> WHAT THE TASK REQUIRES
Lines that include the string "джек" are the ones to copy from the entries below.

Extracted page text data
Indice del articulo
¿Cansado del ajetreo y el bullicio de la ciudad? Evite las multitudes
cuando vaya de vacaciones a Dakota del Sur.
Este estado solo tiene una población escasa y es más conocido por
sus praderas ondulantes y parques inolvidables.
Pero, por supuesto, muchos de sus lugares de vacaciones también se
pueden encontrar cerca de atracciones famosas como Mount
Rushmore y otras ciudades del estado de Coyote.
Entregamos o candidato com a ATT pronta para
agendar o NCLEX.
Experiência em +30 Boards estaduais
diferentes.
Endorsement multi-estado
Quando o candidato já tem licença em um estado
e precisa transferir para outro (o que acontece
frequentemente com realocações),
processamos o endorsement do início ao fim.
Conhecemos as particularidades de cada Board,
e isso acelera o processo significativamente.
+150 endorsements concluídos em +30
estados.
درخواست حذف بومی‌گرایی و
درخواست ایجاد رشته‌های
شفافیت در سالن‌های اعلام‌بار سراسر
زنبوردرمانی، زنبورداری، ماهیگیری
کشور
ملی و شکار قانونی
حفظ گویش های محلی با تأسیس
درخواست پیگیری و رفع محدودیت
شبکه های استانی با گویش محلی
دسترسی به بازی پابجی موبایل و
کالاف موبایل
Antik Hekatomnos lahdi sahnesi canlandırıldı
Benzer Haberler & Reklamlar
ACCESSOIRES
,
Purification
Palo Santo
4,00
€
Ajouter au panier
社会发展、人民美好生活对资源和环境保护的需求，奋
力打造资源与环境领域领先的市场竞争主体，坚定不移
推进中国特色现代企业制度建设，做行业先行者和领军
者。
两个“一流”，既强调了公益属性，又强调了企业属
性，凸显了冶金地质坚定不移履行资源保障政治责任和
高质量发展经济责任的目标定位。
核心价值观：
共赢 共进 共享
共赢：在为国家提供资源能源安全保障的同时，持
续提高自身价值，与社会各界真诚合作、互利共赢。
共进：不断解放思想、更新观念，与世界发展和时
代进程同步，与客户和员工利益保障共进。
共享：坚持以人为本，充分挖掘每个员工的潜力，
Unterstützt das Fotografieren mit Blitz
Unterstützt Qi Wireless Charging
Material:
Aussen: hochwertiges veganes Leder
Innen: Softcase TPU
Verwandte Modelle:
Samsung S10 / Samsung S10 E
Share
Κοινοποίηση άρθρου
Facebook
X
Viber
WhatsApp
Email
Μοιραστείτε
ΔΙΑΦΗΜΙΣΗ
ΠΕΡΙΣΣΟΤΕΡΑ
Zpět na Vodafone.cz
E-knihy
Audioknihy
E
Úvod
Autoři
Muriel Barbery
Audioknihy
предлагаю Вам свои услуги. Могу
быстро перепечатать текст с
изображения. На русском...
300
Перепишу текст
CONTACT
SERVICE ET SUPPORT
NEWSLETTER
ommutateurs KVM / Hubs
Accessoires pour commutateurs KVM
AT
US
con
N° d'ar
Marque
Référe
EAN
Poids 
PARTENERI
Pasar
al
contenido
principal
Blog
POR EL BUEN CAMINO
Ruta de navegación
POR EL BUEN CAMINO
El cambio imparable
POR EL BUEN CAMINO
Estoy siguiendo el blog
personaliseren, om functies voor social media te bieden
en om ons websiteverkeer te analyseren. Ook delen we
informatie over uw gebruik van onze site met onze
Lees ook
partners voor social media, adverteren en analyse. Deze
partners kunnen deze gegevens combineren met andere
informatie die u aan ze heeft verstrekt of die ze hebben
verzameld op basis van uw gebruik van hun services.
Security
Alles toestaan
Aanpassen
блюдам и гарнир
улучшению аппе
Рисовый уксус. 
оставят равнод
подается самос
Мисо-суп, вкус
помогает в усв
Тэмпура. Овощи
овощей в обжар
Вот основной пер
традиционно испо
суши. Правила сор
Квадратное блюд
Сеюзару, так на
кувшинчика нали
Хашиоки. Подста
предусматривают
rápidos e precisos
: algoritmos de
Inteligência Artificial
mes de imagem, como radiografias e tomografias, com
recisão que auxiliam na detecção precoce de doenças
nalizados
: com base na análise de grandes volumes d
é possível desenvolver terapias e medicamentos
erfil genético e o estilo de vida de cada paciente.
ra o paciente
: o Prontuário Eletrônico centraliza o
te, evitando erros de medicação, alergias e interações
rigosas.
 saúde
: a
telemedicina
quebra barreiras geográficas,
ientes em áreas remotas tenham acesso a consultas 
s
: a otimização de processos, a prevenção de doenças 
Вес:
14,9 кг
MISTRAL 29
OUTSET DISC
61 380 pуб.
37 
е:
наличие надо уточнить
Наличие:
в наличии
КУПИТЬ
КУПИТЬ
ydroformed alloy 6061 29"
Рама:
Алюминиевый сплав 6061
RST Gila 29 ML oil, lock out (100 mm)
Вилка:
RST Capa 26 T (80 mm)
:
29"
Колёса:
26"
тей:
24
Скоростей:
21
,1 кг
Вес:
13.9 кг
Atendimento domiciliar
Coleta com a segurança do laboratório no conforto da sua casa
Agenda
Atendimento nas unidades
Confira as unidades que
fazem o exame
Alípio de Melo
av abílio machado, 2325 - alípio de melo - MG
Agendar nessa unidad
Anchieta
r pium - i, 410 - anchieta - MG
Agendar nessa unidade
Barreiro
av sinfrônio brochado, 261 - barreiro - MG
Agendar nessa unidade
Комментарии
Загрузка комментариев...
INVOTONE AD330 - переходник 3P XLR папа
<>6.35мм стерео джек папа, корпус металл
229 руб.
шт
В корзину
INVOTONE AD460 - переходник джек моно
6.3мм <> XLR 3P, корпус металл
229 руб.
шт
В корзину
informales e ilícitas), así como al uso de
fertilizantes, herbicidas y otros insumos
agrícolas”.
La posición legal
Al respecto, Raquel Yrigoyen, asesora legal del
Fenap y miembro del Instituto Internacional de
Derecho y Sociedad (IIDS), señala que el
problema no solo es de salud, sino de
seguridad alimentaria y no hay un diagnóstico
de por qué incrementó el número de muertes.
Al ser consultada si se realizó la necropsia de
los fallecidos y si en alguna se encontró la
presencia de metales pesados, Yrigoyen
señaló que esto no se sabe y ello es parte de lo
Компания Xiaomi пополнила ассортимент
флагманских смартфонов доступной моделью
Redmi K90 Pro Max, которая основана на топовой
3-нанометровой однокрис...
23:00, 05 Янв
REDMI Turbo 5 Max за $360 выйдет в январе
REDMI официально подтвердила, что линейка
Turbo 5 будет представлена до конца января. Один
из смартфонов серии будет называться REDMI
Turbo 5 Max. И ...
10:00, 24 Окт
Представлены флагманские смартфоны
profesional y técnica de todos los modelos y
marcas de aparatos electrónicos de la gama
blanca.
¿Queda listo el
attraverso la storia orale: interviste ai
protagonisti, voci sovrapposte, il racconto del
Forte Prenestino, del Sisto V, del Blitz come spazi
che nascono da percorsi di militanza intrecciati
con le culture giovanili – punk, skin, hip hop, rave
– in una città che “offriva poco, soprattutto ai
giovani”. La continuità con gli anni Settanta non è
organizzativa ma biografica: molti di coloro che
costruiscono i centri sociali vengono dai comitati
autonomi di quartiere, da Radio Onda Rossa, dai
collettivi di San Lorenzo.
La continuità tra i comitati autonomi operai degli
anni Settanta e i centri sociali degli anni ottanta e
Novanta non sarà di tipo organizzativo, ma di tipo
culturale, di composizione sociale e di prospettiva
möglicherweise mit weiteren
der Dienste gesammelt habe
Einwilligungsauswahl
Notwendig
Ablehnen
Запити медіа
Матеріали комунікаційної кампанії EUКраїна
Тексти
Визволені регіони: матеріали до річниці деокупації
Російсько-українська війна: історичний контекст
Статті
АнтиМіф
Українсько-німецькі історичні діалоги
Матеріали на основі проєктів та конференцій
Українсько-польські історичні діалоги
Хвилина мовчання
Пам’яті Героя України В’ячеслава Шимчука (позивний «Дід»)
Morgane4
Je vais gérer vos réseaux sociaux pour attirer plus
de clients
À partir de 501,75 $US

> RESPONSE FOR THIS EXERCISE
<>6.35мм стерео джек папа, корпус металл
INVOTONE AD460 - переходник джек моно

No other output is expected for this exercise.